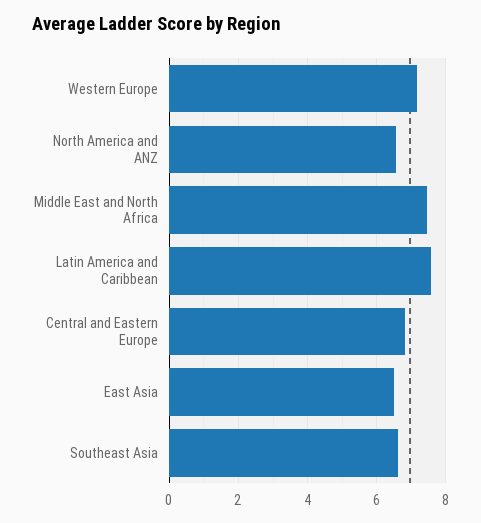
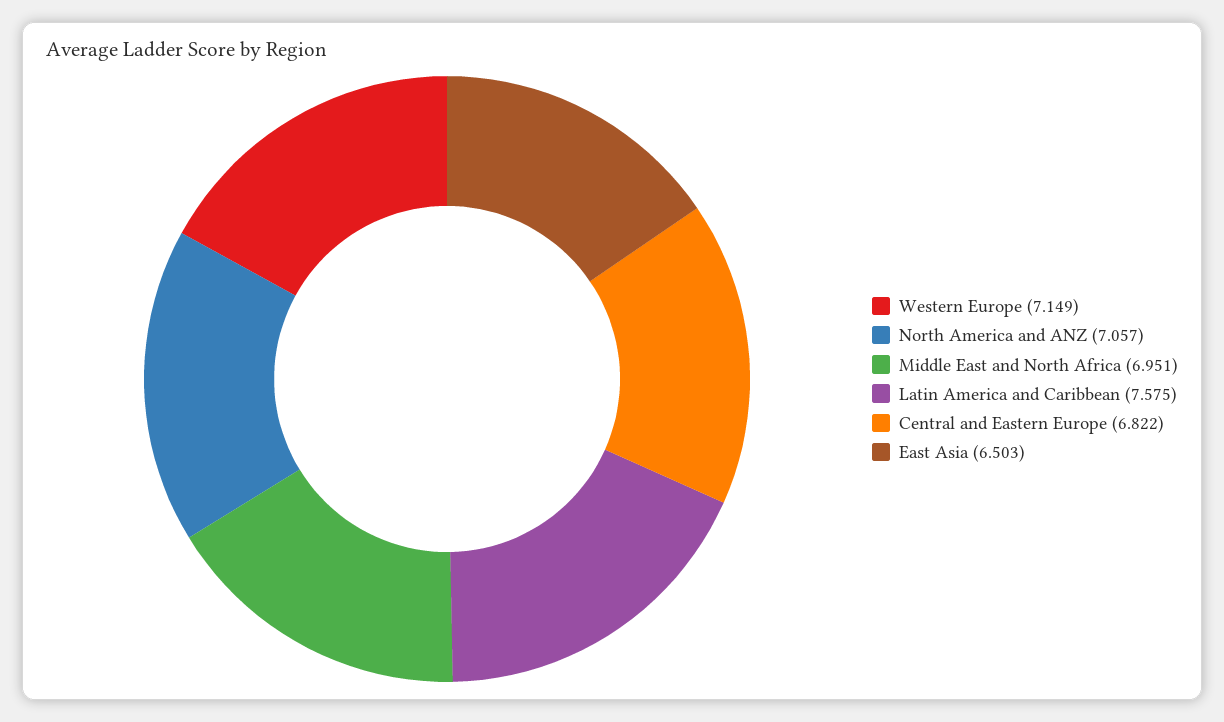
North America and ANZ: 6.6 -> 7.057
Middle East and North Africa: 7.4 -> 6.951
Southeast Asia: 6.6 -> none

═══

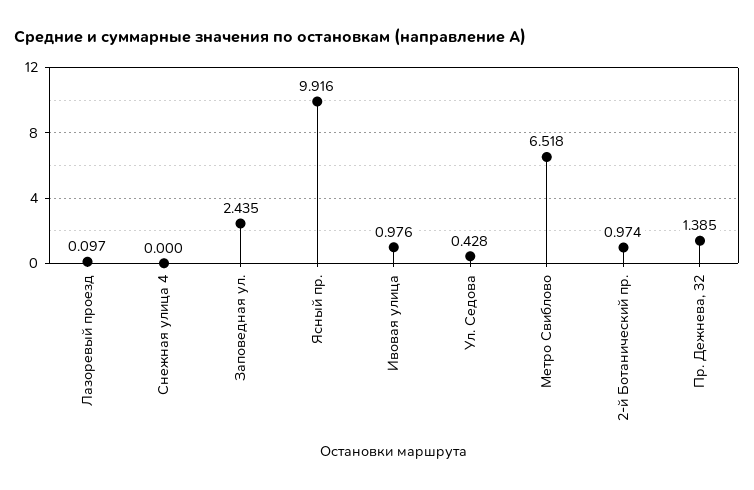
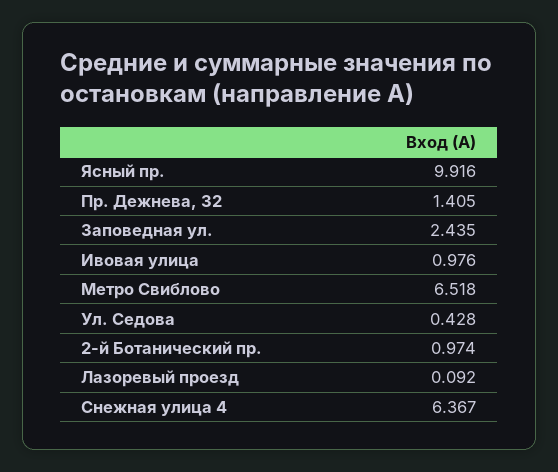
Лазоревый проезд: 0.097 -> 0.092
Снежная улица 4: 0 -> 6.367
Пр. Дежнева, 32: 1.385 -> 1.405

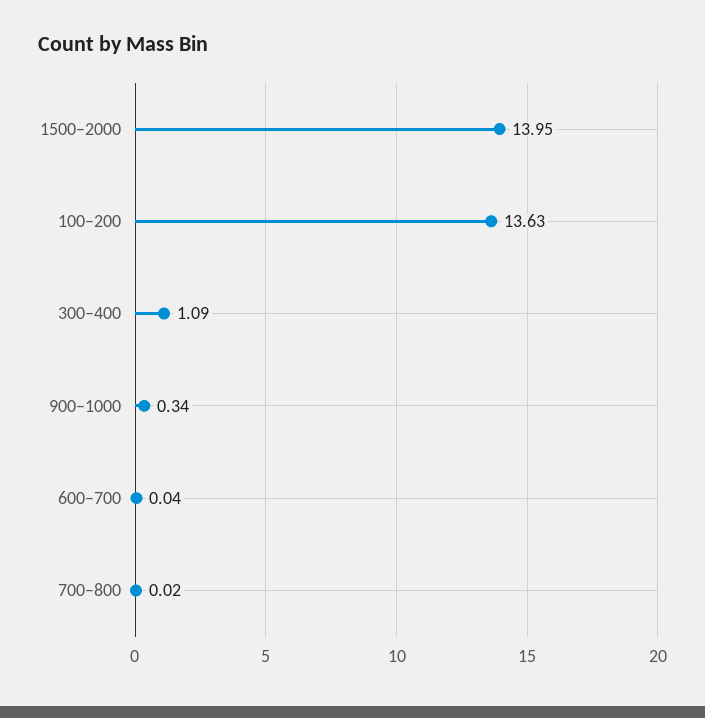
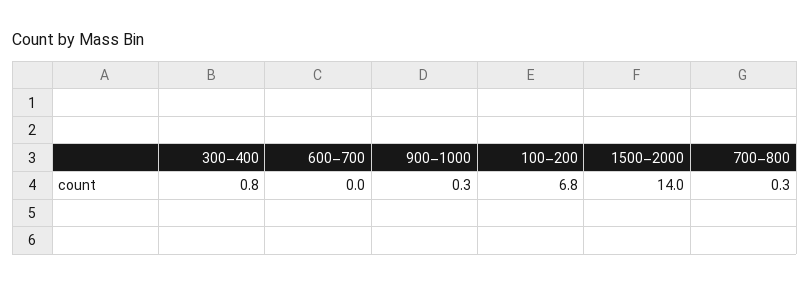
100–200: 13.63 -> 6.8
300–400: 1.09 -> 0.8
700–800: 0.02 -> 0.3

═══

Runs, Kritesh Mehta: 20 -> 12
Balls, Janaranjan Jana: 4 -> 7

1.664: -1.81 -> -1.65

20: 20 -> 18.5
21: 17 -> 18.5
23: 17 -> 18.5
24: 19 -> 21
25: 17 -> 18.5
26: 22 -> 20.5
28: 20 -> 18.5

═══

#### What to do:
When you reach the line containing "1.664: -1.81 -> -1.65" in the data above, start copying exactly, and stop after the line containing "28: 20 -> 18.5".

#### Solution:
1.664: -1.81 -> -1.65

20: 20 -> 18.5
21: 17 -> 18.5
23: 17 -> 18.5
24: 19 -> 21
25: 17 -> 18.5
26: 22 -> 20.5
28: 20 -> 18.5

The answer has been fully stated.